Literatur: < 1. Animal pharm No. 401 17. Juli 1998, S. 3
2. Kamphues, J. (1998) Erfahrungen in Schweden seit dem Verbot
antimikrobiell wirksamer Leistungsförderer, Der Praktische Tierarzt 79, 2 S:174 – 175
3. Göransson et al. (1995), zit. n. Kamphues 1998
4. Plonait, H. u. K. Bickhardt (1988) Lehrbuch der
Schweinekrankheiten, Verlag Paul Parey Berlin u. Hamburg
5. Frey, H. H. u. W. Löscher (1996) Lehrbuch der
Pharmakologie und Toxikologie für dir Veterinärmedizin, Ferdinand Enke Verlag Stuttgart
6. Holmgren, N. (1994) [ Prophylactic effects of zinc oxide or
olaquindox against weaning diarrhoea in pigs.] Profylaktiska effekter av zinkoxid eller
olaquindox mot avvanjningsdiarre hos svin. Svensk-Veterinartidning. 46 S. 217 – 222.

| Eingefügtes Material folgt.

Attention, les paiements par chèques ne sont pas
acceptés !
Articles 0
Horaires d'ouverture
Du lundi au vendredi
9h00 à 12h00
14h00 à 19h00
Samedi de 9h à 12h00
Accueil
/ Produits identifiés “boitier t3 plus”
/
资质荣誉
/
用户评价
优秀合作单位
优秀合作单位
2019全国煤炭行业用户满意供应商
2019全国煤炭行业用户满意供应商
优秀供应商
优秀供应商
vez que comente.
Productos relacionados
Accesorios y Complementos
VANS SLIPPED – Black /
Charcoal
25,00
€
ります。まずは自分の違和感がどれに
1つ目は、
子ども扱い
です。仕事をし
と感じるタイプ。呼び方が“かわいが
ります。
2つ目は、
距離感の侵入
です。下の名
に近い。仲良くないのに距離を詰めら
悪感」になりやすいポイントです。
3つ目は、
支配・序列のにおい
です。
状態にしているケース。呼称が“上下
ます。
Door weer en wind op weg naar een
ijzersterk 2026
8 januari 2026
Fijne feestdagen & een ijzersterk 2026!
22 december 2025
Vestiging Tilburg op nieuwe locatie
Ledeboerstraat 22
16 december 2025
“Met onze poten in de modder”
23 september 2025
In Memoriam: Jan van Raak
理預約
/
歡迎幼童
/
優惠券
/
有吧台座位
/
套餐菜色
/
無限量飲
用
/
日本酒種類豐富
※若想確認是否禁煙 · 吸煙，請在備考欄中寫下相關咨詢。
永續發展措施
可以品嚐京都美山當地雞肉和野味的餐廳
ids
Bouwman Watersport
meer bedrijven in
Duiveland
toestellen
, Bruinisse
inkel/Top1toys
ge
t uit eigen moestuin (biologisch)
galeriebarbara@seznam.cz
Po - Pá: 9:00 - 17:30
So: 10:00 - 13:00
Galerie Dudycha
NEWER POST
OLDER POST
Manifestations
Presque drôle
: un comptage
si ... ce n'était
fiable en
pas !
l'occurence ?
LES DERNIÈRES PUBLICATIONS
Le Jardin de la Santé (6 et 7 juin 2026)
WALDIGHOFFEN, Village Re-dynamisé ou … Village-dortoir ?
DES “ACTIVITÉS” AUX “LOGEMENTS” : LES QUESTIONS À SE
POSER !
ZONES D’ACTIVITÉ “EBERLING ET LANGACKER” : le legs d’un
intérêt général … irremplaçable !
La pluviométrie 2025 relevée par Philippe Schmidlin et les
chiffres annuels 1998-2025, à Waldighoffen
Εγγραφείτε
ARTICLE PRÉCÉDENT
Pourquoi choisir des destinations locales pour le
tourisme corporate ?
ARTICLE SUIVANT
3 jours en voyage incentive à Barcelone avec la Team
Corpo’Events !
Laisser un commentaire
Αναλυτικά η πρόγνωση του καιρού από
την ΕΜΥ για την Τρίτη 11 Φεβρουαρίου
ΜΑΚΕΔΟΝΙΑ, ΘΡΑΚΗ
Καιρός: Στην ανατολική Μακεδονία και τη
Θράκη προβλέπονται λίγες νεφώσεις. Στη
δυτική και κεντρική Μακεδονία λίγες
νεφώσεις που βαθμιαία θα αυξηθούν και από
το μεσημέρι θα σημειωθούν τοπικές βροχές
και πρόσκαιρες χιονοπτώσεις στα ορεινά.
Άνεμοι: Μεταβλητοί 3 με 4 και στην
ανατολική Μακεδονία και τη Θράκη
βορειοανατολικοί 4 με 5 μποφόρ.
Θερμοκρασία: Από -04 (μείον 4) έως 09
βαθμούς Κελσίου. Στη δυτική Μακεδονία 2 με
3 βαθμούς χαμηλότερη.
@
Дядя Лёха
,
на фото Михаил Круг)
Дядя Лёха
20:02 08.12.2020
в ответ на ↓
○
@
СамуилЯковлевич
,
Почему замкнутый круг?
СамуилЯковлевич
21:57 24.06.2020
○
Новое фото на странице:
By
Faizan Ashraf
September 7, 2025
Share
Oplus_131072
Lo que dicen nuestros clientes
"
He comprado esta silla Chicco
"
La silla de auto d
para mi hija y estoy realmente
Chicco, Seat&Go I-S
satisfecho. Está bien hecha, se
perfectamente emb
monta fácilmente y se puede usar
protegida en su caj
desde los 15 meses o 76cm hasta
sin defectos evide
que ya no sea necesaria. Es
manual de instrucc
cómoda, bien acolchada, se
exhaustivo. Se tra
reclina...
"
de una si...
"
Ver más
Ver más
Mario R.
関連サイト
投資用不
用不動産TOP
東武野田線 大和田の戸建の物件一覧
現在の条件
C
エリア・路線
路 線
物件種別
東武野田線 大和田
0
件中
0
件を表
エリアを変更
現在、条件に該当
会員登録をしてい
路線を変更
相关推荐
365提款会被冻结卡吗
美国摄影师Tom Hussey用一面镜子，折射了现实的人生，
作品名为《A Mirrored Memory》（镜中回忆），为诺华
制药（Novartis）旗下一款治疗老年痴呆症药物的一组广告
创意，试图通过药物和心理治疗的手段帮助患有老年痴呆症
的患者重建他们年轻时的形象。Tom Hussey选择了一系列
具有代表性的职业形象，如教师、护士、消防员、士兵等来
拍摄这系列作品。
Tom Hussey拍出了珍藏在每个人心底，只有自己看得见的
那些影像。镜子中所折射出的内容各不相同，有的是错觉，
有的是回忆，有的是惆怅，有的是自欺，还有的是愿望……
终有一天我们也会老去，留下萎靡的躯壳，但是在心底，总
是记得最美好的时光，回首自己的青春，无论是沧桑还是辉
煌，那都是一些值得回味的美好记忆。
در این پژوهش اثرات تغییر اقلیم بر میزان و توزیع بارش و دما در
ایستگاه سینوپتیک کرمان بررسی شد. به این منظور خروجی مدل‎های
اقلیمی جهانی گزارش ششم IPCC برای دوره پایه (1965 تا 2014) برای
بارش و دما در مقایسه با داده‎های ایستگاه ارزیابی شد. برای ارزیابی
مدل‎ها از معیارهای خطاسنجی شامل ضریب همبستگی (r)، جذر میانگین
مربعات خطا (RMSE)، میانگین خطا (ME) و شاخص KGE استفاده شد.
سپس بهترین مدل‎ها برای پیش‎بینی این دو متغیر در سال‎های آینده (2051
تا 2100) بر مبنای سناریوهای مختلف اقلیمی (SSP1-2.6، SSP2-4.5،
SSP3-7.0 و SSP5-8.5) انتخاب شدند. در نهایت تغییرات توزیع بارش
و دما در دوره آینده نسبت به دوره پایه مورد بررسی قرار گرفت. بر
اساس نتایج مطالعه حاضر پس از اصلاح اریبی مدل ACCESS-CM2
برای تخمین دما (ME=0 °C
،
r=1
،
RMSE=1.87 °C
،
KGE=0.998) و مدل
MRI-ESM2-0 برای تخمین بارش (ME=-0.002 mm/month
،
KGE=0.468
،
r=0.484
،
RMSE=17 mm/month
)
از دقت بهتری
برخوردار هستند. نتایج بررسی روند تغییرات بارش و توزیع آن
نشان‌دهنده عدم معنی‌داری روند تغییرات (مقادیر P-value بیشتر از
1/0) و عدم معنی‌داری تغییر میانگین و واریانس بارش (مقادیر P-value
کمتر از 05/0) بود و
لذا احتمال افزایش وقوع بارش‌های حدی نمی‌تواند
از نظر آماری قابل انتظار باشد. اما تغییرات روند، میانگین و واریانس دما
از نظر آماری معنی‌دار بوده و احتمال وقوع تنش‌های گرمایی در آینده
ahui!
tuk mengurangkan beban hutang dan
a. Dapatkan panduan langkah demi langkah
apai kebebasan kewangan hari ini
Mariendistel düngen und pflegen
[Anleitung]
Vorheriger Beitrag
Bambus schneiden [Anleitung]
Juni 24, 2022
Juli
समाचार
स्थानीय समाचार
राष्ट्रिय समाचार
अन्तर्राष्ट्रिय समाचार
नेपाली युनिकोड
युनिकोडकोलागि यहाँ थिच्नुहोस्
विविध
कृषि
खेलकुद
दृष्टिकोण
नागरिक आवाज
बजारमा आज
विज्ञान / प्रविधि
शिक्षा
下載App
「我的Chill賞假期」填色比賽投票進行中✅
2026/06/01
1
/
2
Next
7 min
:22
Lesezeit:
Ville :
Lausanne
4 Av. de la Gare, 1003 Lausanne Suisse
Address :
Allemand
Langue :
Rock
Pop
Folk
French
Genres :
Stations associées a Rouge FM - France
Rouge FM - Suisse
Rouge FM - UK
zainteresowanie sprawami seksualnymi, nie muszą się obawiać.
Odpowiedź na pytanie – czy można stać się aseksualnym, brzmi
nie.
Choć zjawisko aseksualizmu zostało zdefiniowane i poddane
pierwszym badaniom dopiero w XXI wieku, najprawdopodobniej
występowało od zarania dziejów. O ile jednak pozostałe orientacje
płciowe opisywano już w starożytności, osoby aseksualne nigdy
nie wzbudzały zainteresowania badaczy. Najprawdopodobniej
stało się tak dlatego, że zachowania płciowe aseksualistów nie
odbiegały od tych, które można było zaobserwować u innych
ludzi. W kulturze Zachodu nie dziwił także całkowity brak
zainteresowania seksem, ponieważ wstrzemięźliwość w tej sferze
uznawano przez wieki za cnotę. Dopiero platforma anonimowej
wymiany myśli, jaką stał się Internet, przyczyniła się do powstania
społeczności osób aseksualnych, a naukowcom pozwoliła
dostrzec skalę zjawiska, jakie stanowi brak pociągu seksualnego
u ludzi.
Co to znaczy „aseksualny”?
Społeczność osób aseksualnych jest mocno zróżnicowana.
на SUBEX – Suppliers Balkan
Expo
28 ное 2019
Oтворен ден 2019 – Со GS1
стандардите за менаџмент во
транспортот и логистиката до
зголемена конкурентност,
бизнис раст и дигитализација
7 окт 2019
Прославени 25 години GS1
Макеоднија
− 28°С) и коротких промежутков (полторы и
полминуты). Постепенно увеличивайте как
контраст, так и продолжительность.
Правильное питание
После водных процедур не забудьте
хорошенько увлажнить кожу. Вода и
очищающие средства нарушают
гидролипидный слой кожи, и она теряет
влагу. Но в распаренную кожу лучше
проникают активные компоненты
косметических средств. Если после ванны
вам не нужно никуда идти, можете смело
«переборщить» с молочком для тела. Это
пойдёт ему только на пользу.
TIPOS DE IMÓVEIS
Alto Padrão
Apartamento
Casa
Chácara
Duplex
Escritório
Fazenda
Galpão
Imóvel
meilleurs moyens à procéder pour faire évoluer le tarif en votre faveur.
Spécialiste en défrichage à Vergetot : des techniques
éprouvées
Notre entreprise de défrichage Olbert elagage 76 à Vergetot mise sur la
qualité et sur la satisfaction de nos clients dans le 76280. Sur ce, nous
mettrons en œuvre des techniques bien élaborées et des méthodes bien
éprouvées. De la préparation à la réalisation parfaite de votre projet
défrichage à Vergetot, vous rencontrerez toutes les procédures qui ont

7. Hunter, J. (1993) Some studies on multi-resistant E. coli and the
use of antibiotics in the treatment of diarrhoea in pigs. Pig-Veterinary-Journal. 31S. 143
151
8. Leinweber, P. (1996) Schwermetallgehalte und
Schwermetallbindungsvermögen der Böden im agrarischen Intensivgebiet Südoldenburg [ISPA ]. Vechta Druckerei. u. Verlag.